Monsieur le président, madame la présidente de la commission des affaires culturelles et de l'éducation, chère Michèle Tabarot, monsieur le rapporteur, cher Patrick Bloche, mesdames et messieurs les députés, vous connaissez tous cette phrase célèbre attribuée à Voltaire : « Gardez-moi de mes amis ; quant à mes ennemis, je m'en charge ». Ce que veut dire le philosophe, ce qu'il nous rappelle dans cette formule aussi lapidaire que paradoxale, c'est qu'il y a des amis qui manquent parfois un peu d'adresse ou d'à-propos – ce sont d'ailleurs souvent les plus démonstratifs – et qu'ils s'avèrent parfois même plus dangereux, bien plus dangereux que des adversaires !
Pourquoi cette phrase me vient-elle à l'esprit ? Vous vous en doutez, je pense. Et pour commencer, vous imaginez bien que ce n'est pas des amis ou des ennemis de Voltaire qu'il s'agit, ni des miens d'ailleurs, mais bien des vrais-faux amis des médias. Oui, car je crois qu'aujourd'hui, les grands amis ostentatoires des médias et de la liberté d'expression lui préparent, en voulant bien faire sans doute et montrer leur bonne volonté, un vrai-faux cadeau, voire un cadeau empoisonné. L'enfer, même le plus laïque, peut être pavé de bonnes intentions.
Sur les principes, nous sommes d'accord : bien sûr, nous sommes, en quelque sorte, des « amis ». La nécessité de sauvegarder le pluralisme des courants de pensées et d'opinion est clairement « une des conditions de notre démocratie » et c'est, en droit, un « objectif de valeur constitutionnelle », comme le rappelle régulièrement le Conseil constitutionnel. C'est pourquoi le législateur a défini, dans les lois relatives à la presse et à la liberté de communication, un ensemble de règles qui visent à limiter la concentration des médias et à assurer leur indépendance. Ces règles sont d'ailleurs largement issues de décisions du Conseil constitutionnel qui a guidé le législateur dans la détermination de normes pertinentes.
Or, comme si ces garanties n'étaient pas déjà savamment construites par nos plus hautes législations, vous nous proposez aujourd'hui de compléter ce dispositif – désir d'amélioration toujours légitime, après tout.
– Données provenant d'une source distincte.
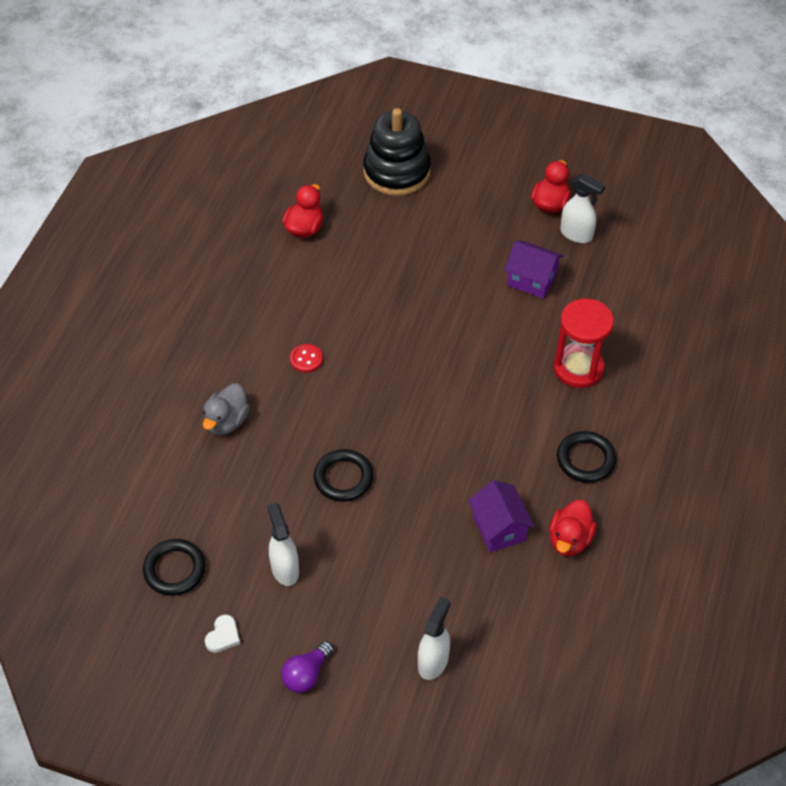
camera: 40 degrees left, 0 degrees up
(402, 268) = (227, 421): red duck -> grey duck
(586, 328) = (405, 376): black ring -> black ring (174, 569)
Il conviendrait, selon vous, d'empêcher tout acteur privé qui entretient des relations économiques avec la puissance publique de bénéficier d'une nouvelle autorisation de diffusion par voie hertzienne terrestre ou d'acquérir une publication imprimée d'information politique et générale. L'intention peut évidemment sembler louable.
Eh bien, je ne vous cache pas que je suis en total désaccord avec cette proposition. Je le suis pour des raisons techniques et économiques que je vais vous exposer, mais aussi et surtout, je dois le dire, pour des raisons éthiques. L'enfer, certes relatif, mais bien réel, que vous préparez pour les médias, est fait, plus que de bonnes intentions, de « pavés dans la mare » que vous croyez jeter au Gouvernement, mais que vous jetez en fait contre la presse et la liberté d'expression.
Techniquement, votre proposition soulèverait d'importantes difficultés, sur lesquelles je ne m'attarderai pas, comme la collecte de l'information, qui nécessiterait des investigations approfondies. Pour l'audiovisuel, cela impliquerait un alourdissement de la tâche du Conseil supérieur de l'audiovisuel au détriment de ses autres missions. Pour le secteur de la presse, qui n'est pas doté d'une instance de régulation, qui devrait se charger de ces lourdes recherches ? Votre proposition de loi est muette sur ce point.
Quant aux difficultés liées au contrôle du respect du dispositif, pour l'audiovisuel, il appartiendrait au CSA d'y veiller mais, pour la presse, cela devrait-il relever du juge pénal ? La proposition de loi ne comporte, là non plus, aucune précision.